T-Mobile USA might not even succeed at becoming an “uncarrier,” and it hasn’t even launched those plans yet.
A memo suggests T-Mobile is revamping plans in the near future to make unlimited talk and text a de facto part of the experience, where data would be the only changeable factor.
Unlimited (presumably domestic) calling and (presumably domestic) texting are touted as features of the new approach. One might be tempted to yawn; that’s what AT&T and Verizon Wireless already are doing.
The new T-Mobile USA plan will reportedly make Internet access usage buckets the variable cost, where voice and texting are fixed costs, embedded in the network access connection. One might argue that means T-Mobile USA, in an effort to distinguish itself from other mobile service providers, is just copying them.
T-Mobile USA has also made much of its shift to “non-subsidized” devices. But since it offers installment plans, what’s the real difference? And what would it take for the other leading service providers to offer their own installment plans?
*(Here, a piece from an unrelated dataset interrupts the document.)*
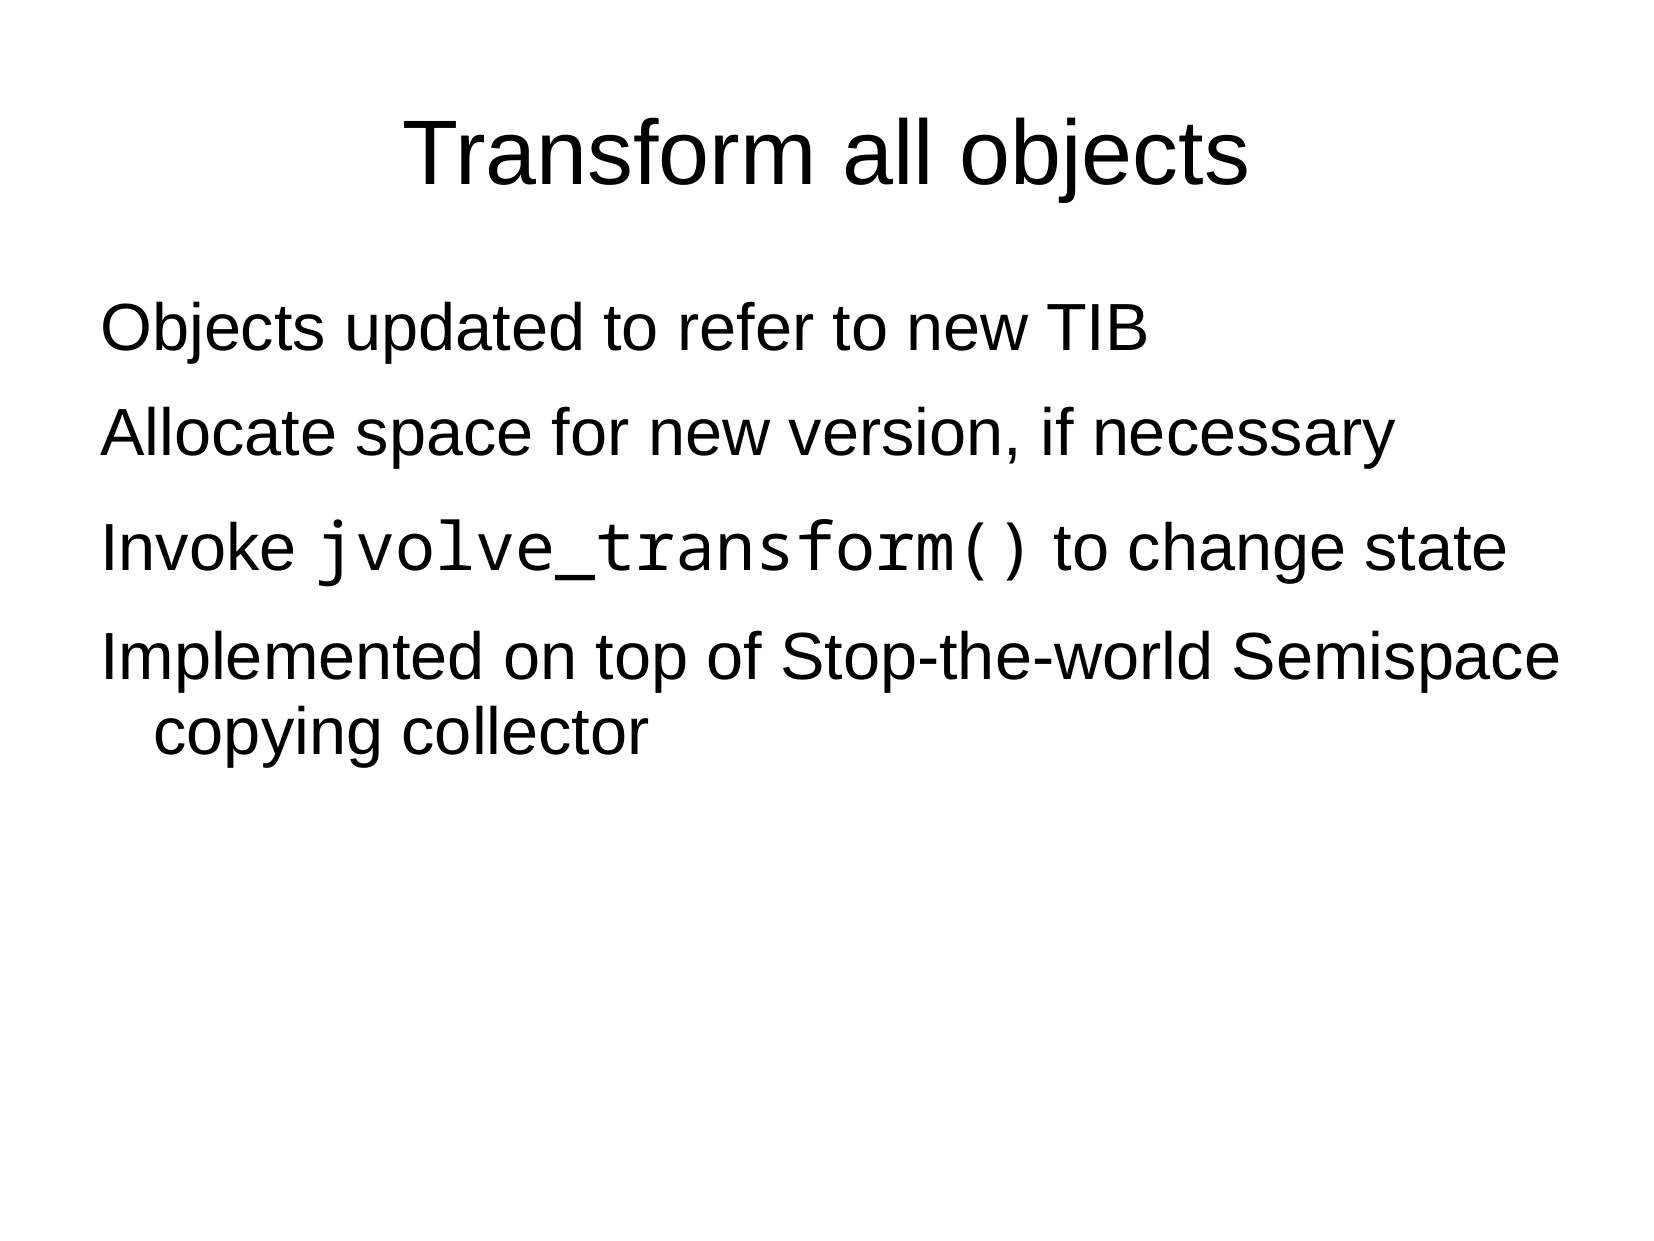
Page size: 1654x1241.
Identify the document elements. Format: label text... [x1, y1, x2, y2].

list Objects updated to refer to new TIB Allocate space for new version, if necessary Invoke jvolve_transform() to change state Implemented on top of Stop-the-world Semispace copying collector [82, 290, 1571, 1094]
title Transform all objects [82, 49, 1571, 257]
The big shift would have been to abandon all device subsidies, completely, with no installment plans. That T-Mobile USA did not take that tack betrays an understanding it really cannot do and hope to grow share with.

One hates to evaluate a brand new retail “go to market” plan before it has launched. And it is possible the reported approach is not correct. But if it is, T-Mobile USA will have failed to take sufficiently bold steps to back up its “uncarrier” claims.
“Move along, these aren’t the droids you’re looking for.”